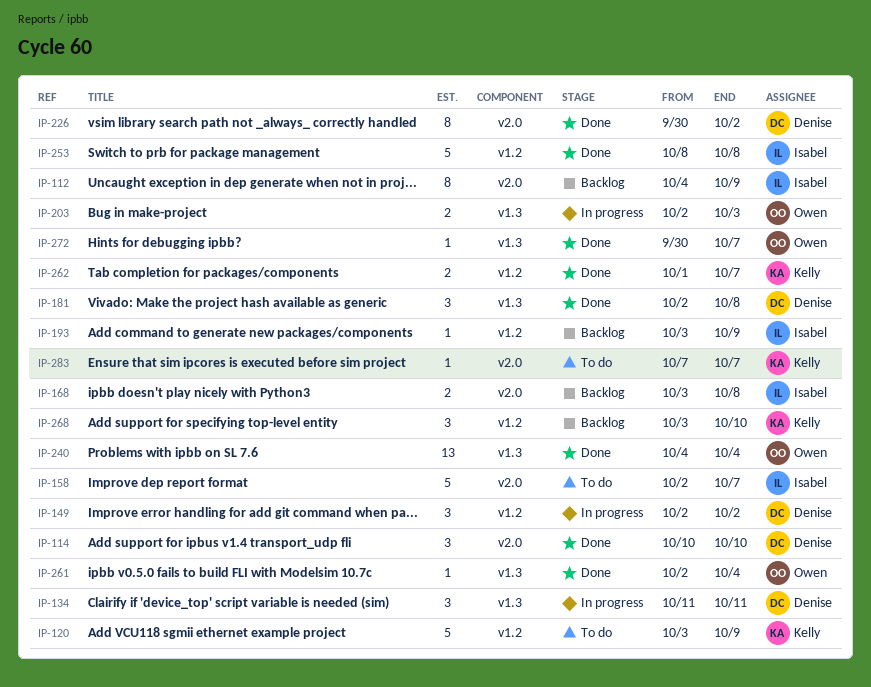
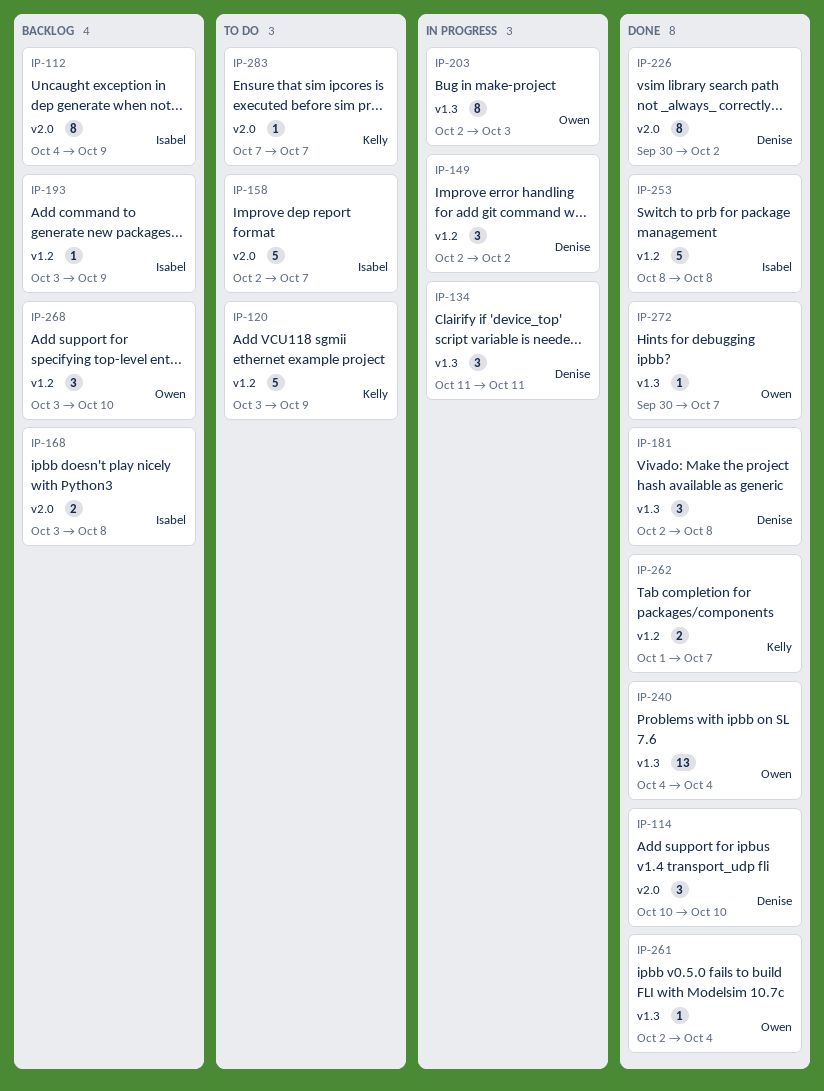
IP-203, estimate: 2 -> 8
IP-268, owner: Kelly -> Owen

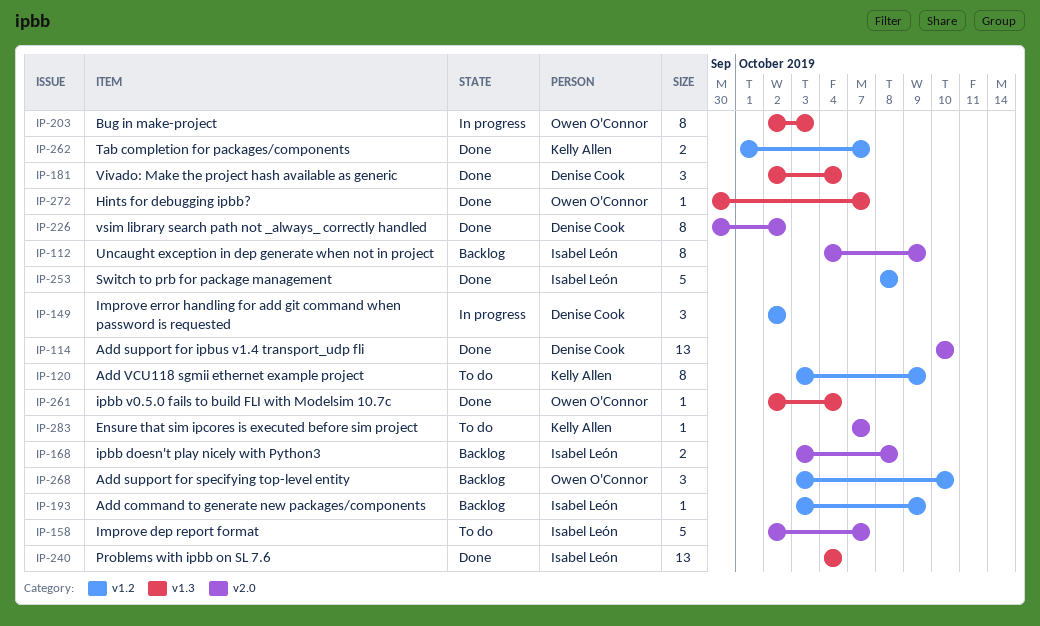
IP-114, estimate: 3 -> 13
IP-120, estimate: 5 -> 8
IP-134: present -> none
IP-181, due: Oct 8 -> Oct 4
IP-240, owner: Owen O'Connor -> Isabel León

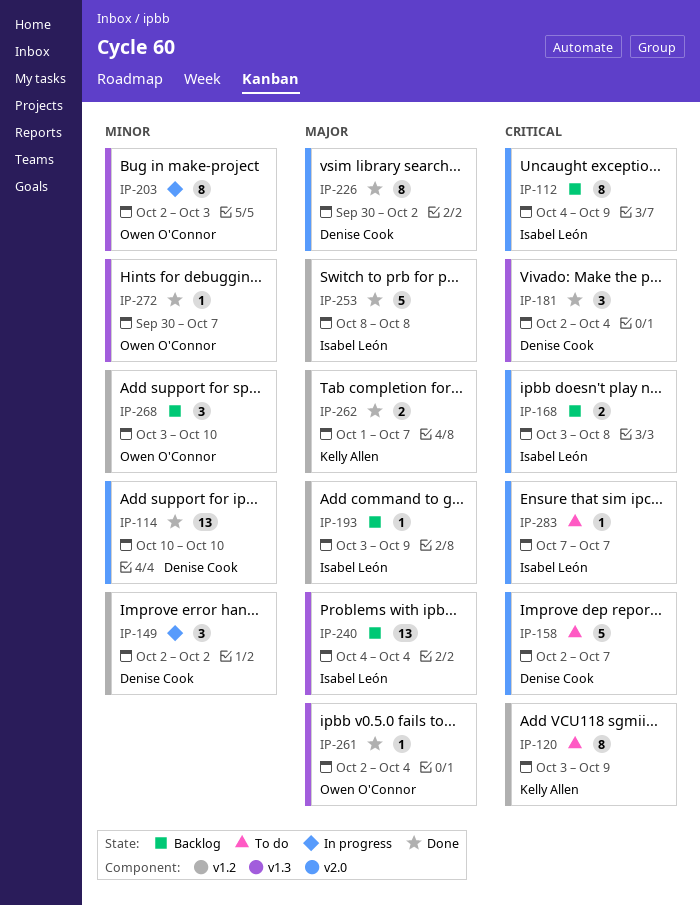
IP-158, owner: Isabel León -> Denise Cook
IP-240, status: Done -> Backlog
IP-283, owner: Kelly Allen -> Isabel León

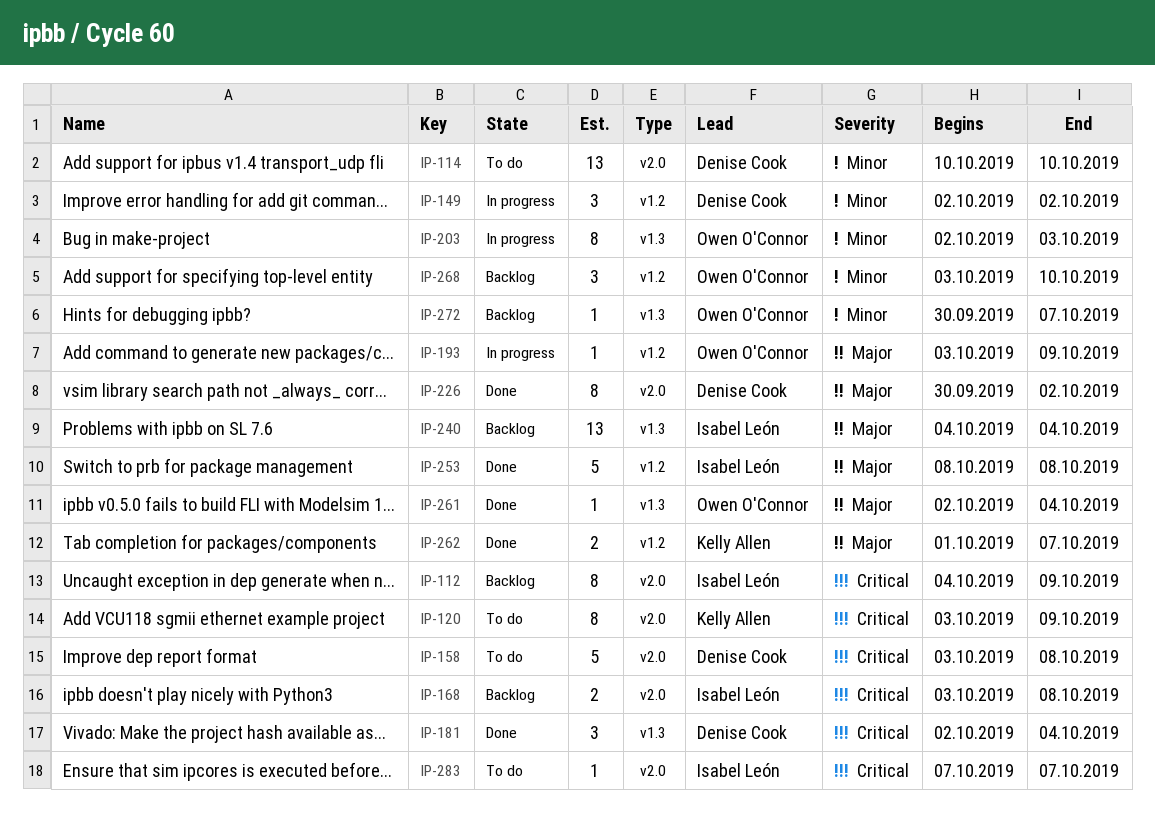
IP-114, status: Done -> To do
IP-120, label: v1.2 -> v2.0
IP-158, start: Oct 2 -> Oct 3
IP-158, due: Oct 7 -> Oct 8
IP-193, status: Backlog -> In progress
IP-193, owner: Isabel León -> Owen O'Connor
IP-272, status: Done -> Backlog

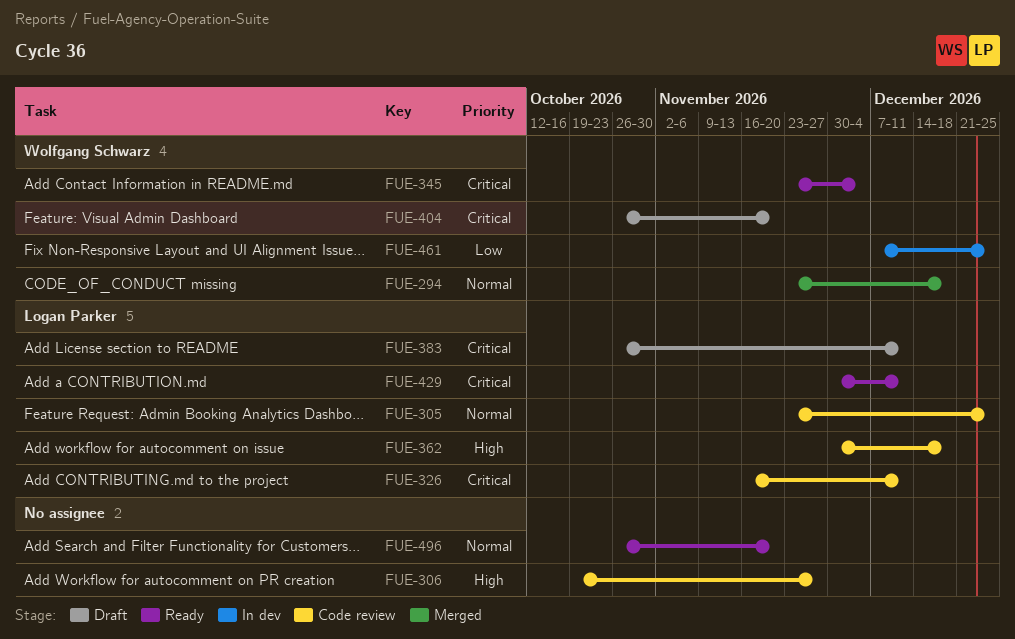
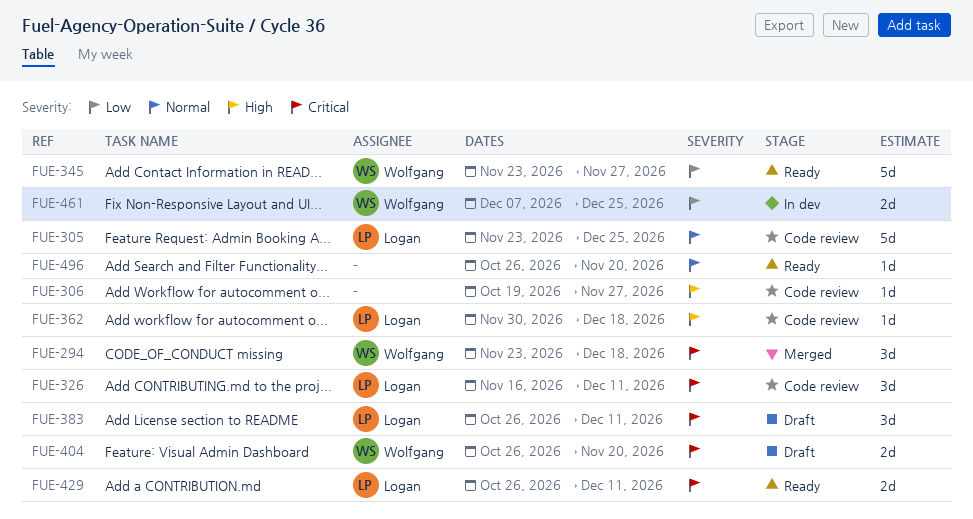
FUE-294, priority: Normal -> Critical
FUE-345, priority: Critical -> Low
FUE-345, due: Dec 4 -> Nov 27
FUE-429, start: Nov 30 -> Oct 26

++++++++++++++++++++

WHAT YOU HAVE TO DO
Your reply is the full set of entries reproduced exactly, with images omitted.

RESPONSE FOR THIS EXERCISE
IP-203, estimate: 2 -> 8
IP-268, owner: Kelly -> Owen

IP-114, estimate: 3 -> 13
IP-120, estimate: 5 -> 8
IP-134: present -> none
IP-181, due: Oct 8 -> Oct 4
IP-240, owner: Owen O'Connor -> Isabel León

IP-158, owner: Isabel León -> Denise Cook
IP-240, status: Done -> Backlog
IP-283, owner: Kelly Allen -> Isabel León

IP-114, status: Done -> To do
IP-120, label: v1.2 -> v2.0
IP-158, start: Oct 2 -> Oct 3
IP-158, due: Oct 7 -> Oct 8
IP-193, status: Backlog -> In progress
IP-193, owner: Isabel León -> Owen O'Connor
IP-272, status: Done -> Backlog

FUE-294, priority: Normal -> Critical
FUE-345, priority: Critical -> Low
FUE-345, due: Dec 4 -> Nov 27
FUE-429, start: Nov 30 -> Oct 26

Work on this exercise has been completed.